Krisen-Instrumente in der Hinterhand Notenbanker wollen helfen
23.09.2011, 21:21 UhrIm Kampf gegen Liquiditätsengpässe bei Banken packt die EZB womöglich schon bald ein Kriseninstrument aus Zeiten der Lehman-Pleite aus. Damit könnten sich klamme Finanzhäuser für ein ganzes Jahr Geld bei der Notenbank leihen.
Die üblen Aussichten für Europas Banken und die sich abzeichnende Konjunktureintrübung rufen die Zentralbanker auf den Plan. Führende Euro-Notenbanker deuten angesichts der vielen Fragezeichen über den wahren Zustand des europäischen Bankensystems ihre Bereitschaft zu weiteren zusätzlichen Liquiditätshilfen an.
Auf die Frage, ob eine Neuauflage der im Sommer nach der Lehman-Pleite aufgelegten Jahrestender denkbar sei, sagte Bundesbank-Präsident Jens Weidmann am am Rande der IWF-Herbsttagung in Washington, die EZB könne dies bei Bedarf jederzeit tun.
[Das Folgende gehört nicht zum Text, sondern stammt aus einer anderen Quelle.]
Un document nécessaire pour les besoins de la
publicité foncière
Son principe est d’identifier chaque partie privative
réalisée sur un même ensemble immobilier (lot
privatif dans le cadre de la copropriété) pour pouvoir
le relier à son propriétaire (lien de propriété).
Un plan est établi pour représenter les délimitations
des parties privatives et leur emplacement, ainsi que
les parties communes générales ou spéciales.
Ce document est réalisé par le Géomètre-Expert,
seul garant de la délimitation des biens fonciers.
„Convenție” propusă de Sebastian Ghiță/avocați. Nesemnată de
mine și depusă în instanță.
Ähnlich äußerte sich auch Weidmanns österreichischer Kollege im EZB-Rat, Ewald Nowotny.
Weidmann sagte, die EZB stelle den Banken bereits permanent so viel Liquidität zur Verfügung, wie sie benötigten und bei ihr abriefen. Die EZB und die nationalen Zentralbanken der 17 Euro-Länder hätten in der Vergangenheit stets gezeigt, "dass sie die Fähigkeit haben zu agieren". "Ich will nicht darüber spekulieren, was wir tun könnten. In der Vergangenheit haben wir stets gesagt, dass wir darauf vorbereitet sind, dem Markt falls nötig langfristig Liquidität zu geben."
EZB muss noch diskutieren
Nowotny wurde deutlicher: "Während der Finanzkrise war eines der Instrumente, die wir hatten, der Jahrestender. Ich denke, es wäre ratsam, über eine Wiedereinführung nachzudenken." Allerdings, fügte er hinzu, müsse darüber innerhalb der EZB noch diskutiert werden. Belgiens Zentralbankchef Luc Coene sagte in einem Interview mit der Agentur Bloomberg, die EZB könne dieses Instrument "perfekt" wieder benutzen.
Die EZB hatte ab Juni 2009 drei je ein Jahr laufende Refinanzierungsoperationen gestartet. Beim ersten dieser so genannten Jahrestender hatten sich mehr als 1000 Banken beteiligt und sich von der Notenbank die gigantische Summe von 442 Mrd. Euro, also fast einer halben Billion Euro, für ein Jahr geliehen.
Der Internationale Währungsfonds hatte in den vergangenen Tagen mehrfach vor neuen Problemen bei den Banken gewarnt und Politik und Notenbanken zum Handeln gedrängt. Die Experten des IWF gehen von einem massiven Kapitalbedarf der europäischen Banken aus. In der Nacht hatten die Finanzminister und Notenbankchefs der G20 erklärt alles für stabile Banken tun zu wollen.
"Lage besser als die Stimmung"
Der IWF rechnet zudem damit, dass sich die Konjunktur in Europa in den nächsten Monaten deutlich verschlechtert. Bundesbank-Chef Weidmann widersprach dieser Ansicht zumindest mit Blick auf Deutschland. Er rechne nicht mit einem Rückfall in die Rezession. Die Lage sei besser als die Stimmung. Sein belgischer EZB-Kollege Coene stieß dennoch die Tür für eine von immer mehr Ökonomen bereits bald erwartete Zinssenkung der EZB ein Stück auf: "Wenn die Daten Anfang Oktober zeigen, dass die Dinge schlechter laufen, als wir das erwartet haben, dann werden wir uns jene Entscheidungsoptionen ansehen, die wir dann haben." Die EZB sei niemals vorab festgelegt, sondern reagiere auf Veränderungen der Situation.
Anfang September hatte der scheidende EZB-Präsident Jean-Claude Trichet eine Zinspause angedeutet, deren Dauer aber offen gelassen. Der Leitzins der EZB steht aktuell bei 1,5 Prozent. Die Notenbank hatte ihn im April und Juli jeweils um einen Viertelprozentpunkt erhöht. Sie hat damit mehr Spielraum als andere Zentralbanken wie etwa die Federal Reserve in den USA oder die Bank von England. Das nächste Mal entscheidet der EZB-Rat am 6. Oktober über seine weitere Zinspolitik.